─── Records to process ───

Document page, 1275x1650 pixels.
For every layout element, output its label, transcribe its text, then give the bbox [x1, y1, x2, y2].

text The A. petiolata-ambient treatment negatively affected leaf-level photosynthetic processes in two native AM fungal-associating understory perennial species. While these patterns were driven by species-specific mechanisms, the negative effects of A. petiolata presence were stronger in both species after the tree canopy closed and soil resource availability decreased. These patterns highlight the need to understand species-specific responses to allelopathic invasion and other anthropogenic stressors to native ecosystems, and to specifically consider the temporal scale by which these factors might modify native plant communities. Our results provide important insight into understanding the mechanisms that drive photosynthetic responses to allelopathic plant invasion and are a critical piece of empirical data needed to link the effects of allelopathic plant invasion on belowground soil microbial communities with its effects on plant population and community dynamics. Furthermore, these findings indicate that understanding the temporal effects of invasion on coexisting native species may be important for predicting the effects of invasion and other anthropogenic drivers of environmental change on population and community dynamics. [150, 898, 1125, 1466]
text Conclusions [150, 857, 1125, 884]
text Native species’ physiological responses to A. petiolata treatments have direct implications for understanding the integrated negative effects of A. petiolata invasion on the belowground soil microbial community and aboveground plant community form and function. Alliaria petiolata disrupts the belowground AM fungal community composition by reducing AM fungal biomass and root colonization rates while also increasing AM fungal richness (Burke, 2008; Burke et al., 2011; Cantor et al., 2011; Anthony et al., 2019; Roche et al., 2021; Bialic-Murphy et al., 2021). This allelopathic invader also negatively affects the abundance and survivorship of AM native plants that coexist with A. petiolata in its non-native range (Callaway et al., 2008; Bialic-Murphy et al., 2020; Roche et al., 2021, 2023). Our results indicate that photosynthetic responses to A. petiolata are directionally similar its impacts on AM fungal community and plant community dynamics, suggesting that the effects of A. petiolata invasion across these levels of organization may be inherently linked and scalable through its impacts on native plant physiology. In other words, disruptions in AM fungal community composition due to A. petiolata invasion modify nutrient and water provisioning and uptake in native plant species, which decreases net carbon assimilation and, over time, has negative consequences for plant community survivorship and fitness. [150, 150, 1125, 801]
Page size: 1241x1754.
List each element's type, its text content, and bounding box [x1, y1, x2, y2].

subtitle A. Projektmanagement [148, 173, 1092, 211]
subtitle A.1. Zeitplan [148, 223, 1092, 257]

───

• _Action item_
Search the preceding listing for "element", then copy every line that holds it.

• _Exercise response_
For every layout element, output its label, transcribe its text, then give the bbox [x1, y1, x2, y2].
List each element's type, its text content, and bounding box [x1, y1, x2, y2].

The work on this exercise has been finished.